** What to do **
Reproduce the lines below word for word, leaving out the pictures.

^^^^

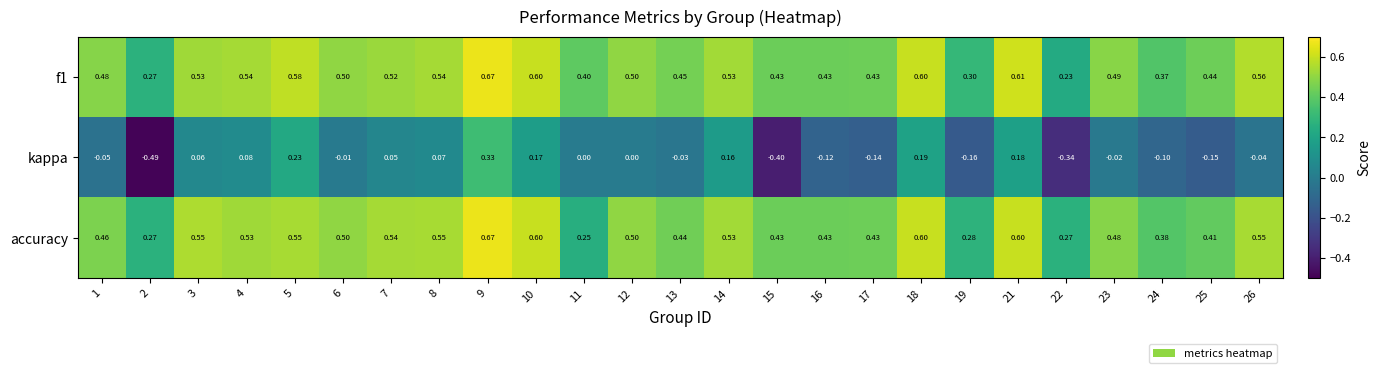

Which series has the largest range (max minus min)?

kappa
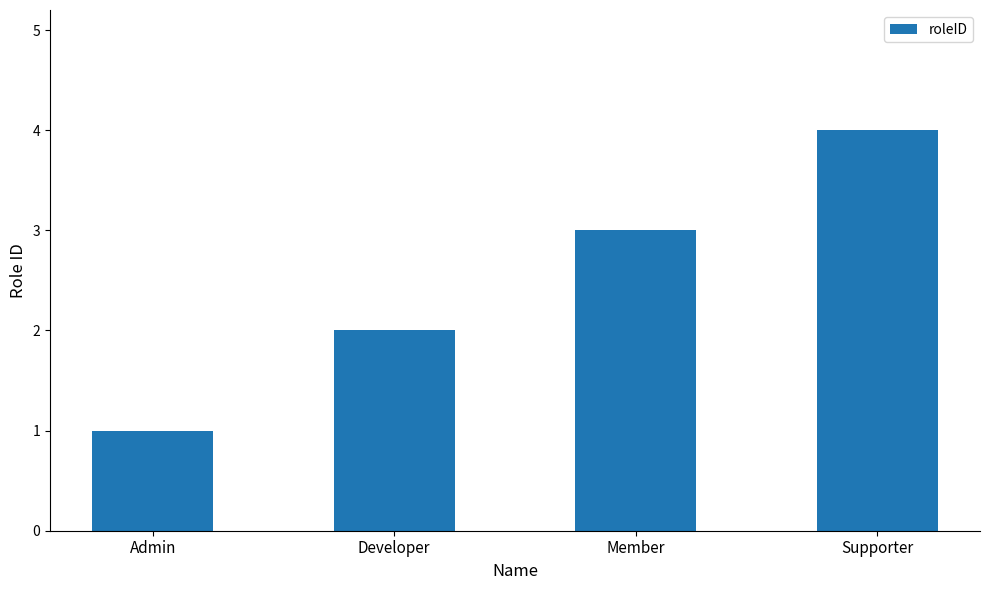

What value does the data have at Supporter?

4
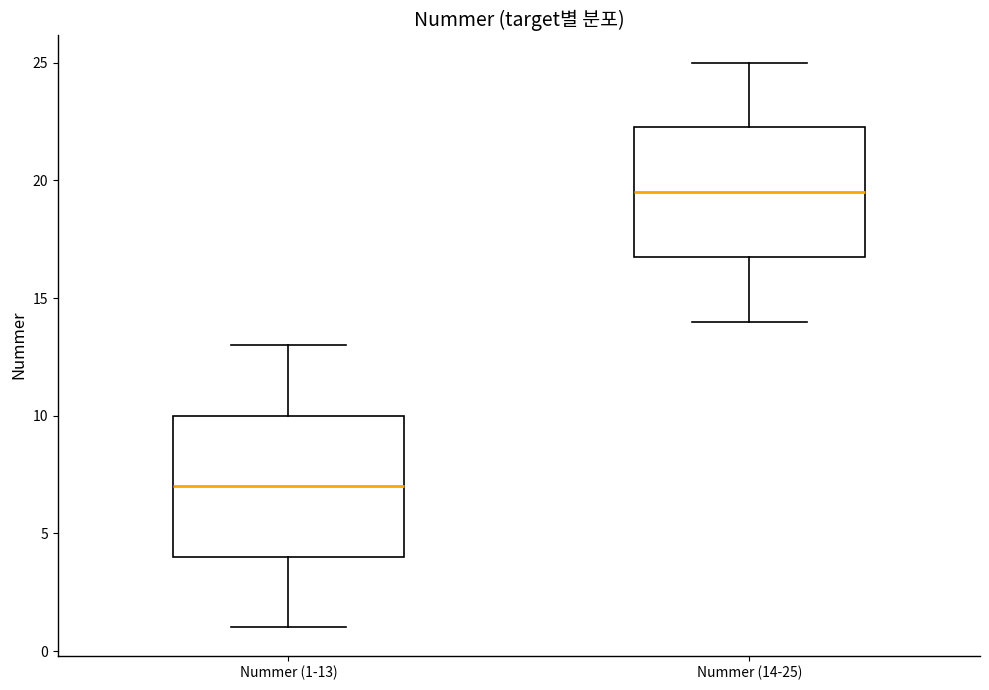

Reading left to right, read every box against the y-axis: the position of its median line, the range the box covers, and the ends of its whiskers. The values are not printed on the chart, so give them approximately, as read against the axis.

Nummer (1-13): median 7.0, box 4.0 to 10.0, whiskers 1.0 to 13.0
Nummer (14-25): median 19.5, box 17.0 to 22.5, whiskers 14.0 to 25.0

^^^^

** Response to the exercise **
Which series has the largest range (max minus min)?

kappa

What value does the data have at Supporter?

4

Reading left to right, read every box against the y-axis: the position of its median line, the range the box covers, and the ends of its whiskers. The values are not printed on the chart, so give them approximately, as read against the axis.

Nummer (1-13): median 7.0, box 4.0 to 10.0, whiskers 1.0 to 13.0
Nummer (14-25): median 19.5, box 17.0 to 22.5, whiskers 14.0 to 25.0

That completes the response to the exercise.